Das Weindorf atmet Geschichte: Im Zweiten Weltkrieg wurde es bei einem Luftangriff zerstört und 1951 in seiner jetzigen, leicht vereinfachten Form wieder aufgebaut. Und es ist für Koblenz fast schon so etwas wie ein Denkmal geworden, verbunden mit dem Miniatur-Weinberg hinter den Häusern: „Mit gerade einmal 750 Rebstöcken auf 1500 Quadratmetern ist das ,Schnorbach Brückstück’ noch immer die kleinste registrierte Einzellage in ganz Deutschland“, berichtet die Koblenz-Touristik.

Aber der Zahn der Zeit hat an dem Gelände und den Gebäuden genagt, eine Sanierung steht an, sagt Roberto Möckel. Die Koblenz-Touristik habe ihm deshalb den Pachtvertrag gekündigt. Zwei Tage nach dem Gespräch mit unserer Redaktion wird der Zeitplan deutlich: Möckel hat die Koblenz-Touristik, die Eignerin des Weindorfs ist, informiert, dass er bis zum 30. September das Weindorf offen haben und dann bis zum 31. Oktober räumen werde.
Bis dahin will er einen Endspurt einlegen und ab Mitte April auch an den eigentlichen Ruhetagen Montag und Dienstag mit einer kleinen Karte ab 17 Uhr öffnen. „Im Oktober plane ich einen Hausflohmarkt an allen Wochenenden, jeweils samstags und sonntags von 12 bis 18 Uhr.“ Denn alles, was im Weindorf drin sei, gehöre ihm und muss raus.

Wann die Sanierung ansteht und was alles gemacht wird, dazu gibt es vonseiten der Stadt auf Anfrage unserer Redaktion keine Infos: „Derzeit befindet sich das Verfahren zur Sanierung des Weindorfs in der internen Abstimmungsphase“, so Stadtsprecher Thomas Knaak. „Ein konkreter Zeitplan für die Sanierung steht daher noch nicht fest.“

Nach der Sanierung könne Möckel sich erneut für die Pacht bewerben, habe ihm die Stadt angeboten – das reicht ihm aber als Perspektive nicht aus. Dabei hätte er das Weindorf gern weitergemacht. „Ich habe gedacht, noch dreimal Fünf-Jahres-Verträge, bis ich 67 bin. Das hätte mir gefallen.“
Zweites Standbein ausbauen
Vermutlich will Möckel nun das zweite Standbein ausbauen, das er aufgebaut hat, um die Verluste aus der Baustellenzeit aufzufangen.

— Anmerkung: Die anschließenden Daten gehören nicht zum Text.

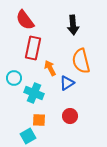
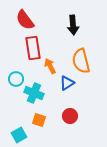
red rectangle: rotated 20 degrees counterclockwise
orange arrow: moved 2 px up
cyan circle: moved 2 px right, 1 px down
orange square: rotated 16 degrees clockwise
cyan square: moved 9 px left, 1 px up
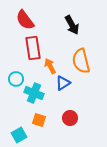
black arrow: moved 1 px left; rotated 24 degrees counterclockwise
blue triangle: moved 4 px left
red circle: moved 2 px down
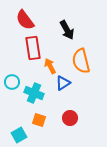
black arrow: moved 5 px left, 5 px down
cyan circle: moved 4 px left, 3 px down
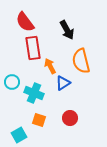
red semicircle: moved 2 px down
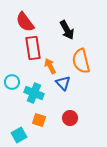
blue triangle: rotated 42 degrees counterclockwise
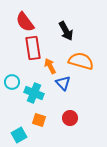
black arrow: moved 1 px left, 1 px down
orange semicircle: rotated 120 degrees clockwise
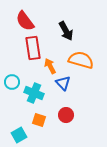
red semicircle: moved 1 px up
orange semicircle: moved 1 px up
red circle: moved 4 px left, 3 px up
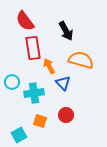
orange arrow: moved 1 px left
cyan cross: rotated 30 degrees counterclockwise
orange square: moved 1 px right, 1 px down
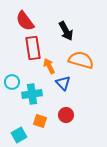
cyan cross: moved 2 px left, 1 px down
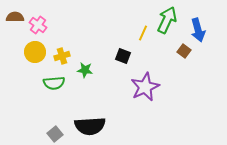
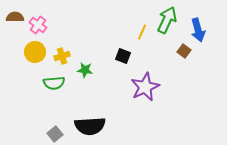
yellow line: moved 1 px left, 1 px up
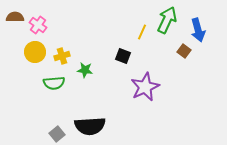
gray square: moved 2 px right
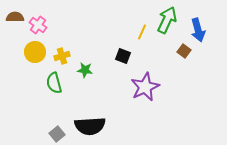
green semicircle: rotated 80 degrees clockwise
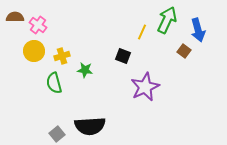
yellow circle: moved 1 px left, 1 px up
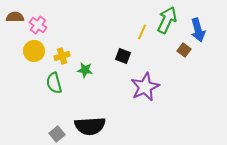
brown square: moved 1 px up
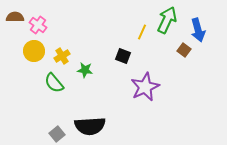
yellow cross: rotated 14 degrees counterclockwise
green semicircle: rotated 25 degrees counterclockwise
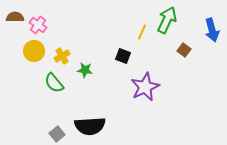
blue arrow: moved 14 px right
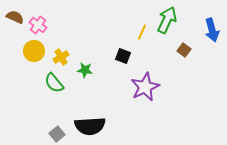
brown semicircle: rotated 24 degrees clockwise
yellow cross: moved 1 px left, 1 px down
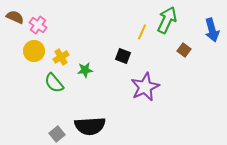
green star: rotated 14 degrees counterclockwise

Dabei ist es eigentlich sogar ein Corona-Kind: Als die ersten Lockdowns kamen, hat der gelernte Koch und Ingenieur für Lebensmitteltechnologie, der jahrelang bei Sebamed gearbeitet und überhaupt schon extrem viele verschiedene Dinge gemacht hat in seinem Leben, die Idee für eine Handcreme entwickelt.
Mit Traubenkernöl und Weinextrakt hat sie einen schönen Bezug zum Weindorf. „Auch wenn das enthaltene Resveratrol die noch wichtigere Rolle spielt“, sagt Möckel und lacht. Denn das sei ein wirklich besonderer Stoff, der gegen Hautalterung und Pigmentflecken wirke, ist er von seinem Produkt überzeugt.

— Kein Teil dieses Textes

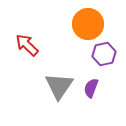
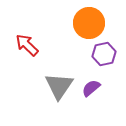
orange circle: moved 1 px right, 1 px up
purple semicircle: rotated 30 degrees clockwise
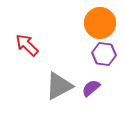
orange circle: moved 11 px right
purple hexagon: rotated 20 degrees clockwise
gray triangle: rotated 28 degrees clockwise
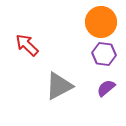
orange circle: moved 1 px right, 1 px up
purple semicircle: moved 15 px right
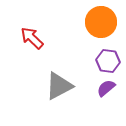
red arrow: moved 5 px right, 7 px up
purple hexagon: moved 4 px right, 7 px down
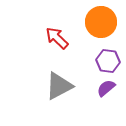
red arrow: moved 25 px right
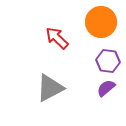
gray triangle: moved 9 px left, 2 px down
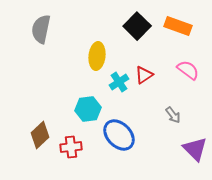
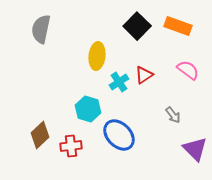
cyan hexagon: rotated 25 degrees clockwise
red cross: moved 1 px up
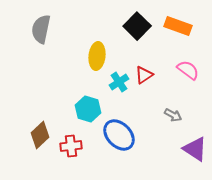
gray arrow: rotated 24 degrees counterclockwise
purple triangle: rotated 12 degrees counterclockwise
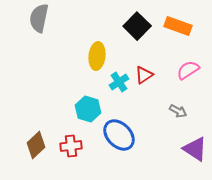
gray semicircle: moved 2 px left, 11 px up
pink semicircle: rotated 70 degrees counterclockwise
gray arrow: moved 5 px right, 4 px up
brown diamond: moved 4 px left, 10 px down
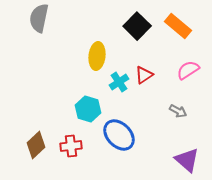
orange rectangle: rotated 20 degrees clockwise
purple triangle: moved 8 px left, 11 px down; rotated 8 degrees clockwise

Die Entwicklung der Creme dauerte eine ganze Zeit, doch seit September 2024 ist sie nun auf dem Markt. Sie trägt mit Dr. Virmani den Namen von Möckels Frau, die wissenschaftliche Leiterin und Geschäftsführerin der Deutschen Gesellschaft für Ernährung ist. Schon von Anfang an plante der Koblenzer auch eine Gesichtscreme und weitere Produkte in der Serie. Diese Idee wird nun vermutlich spruchreif, wenn es mit ihm und dem Weindorf nicht weitergeht.
Das bedauert er im Übrigen sehr. Denn das Weindorf ist Möckel wichtig geworden, auch wenn er damals wirklich fast buchstäblich über die Gastronomie gestolpert ist: Beim Joggen am Rhein erzählte er einem Freund, er wolle sich selbstständig machen. Und der wusste, dass das Weindorf einen neuen Pächter sucht – so nahm es seinen Lauf.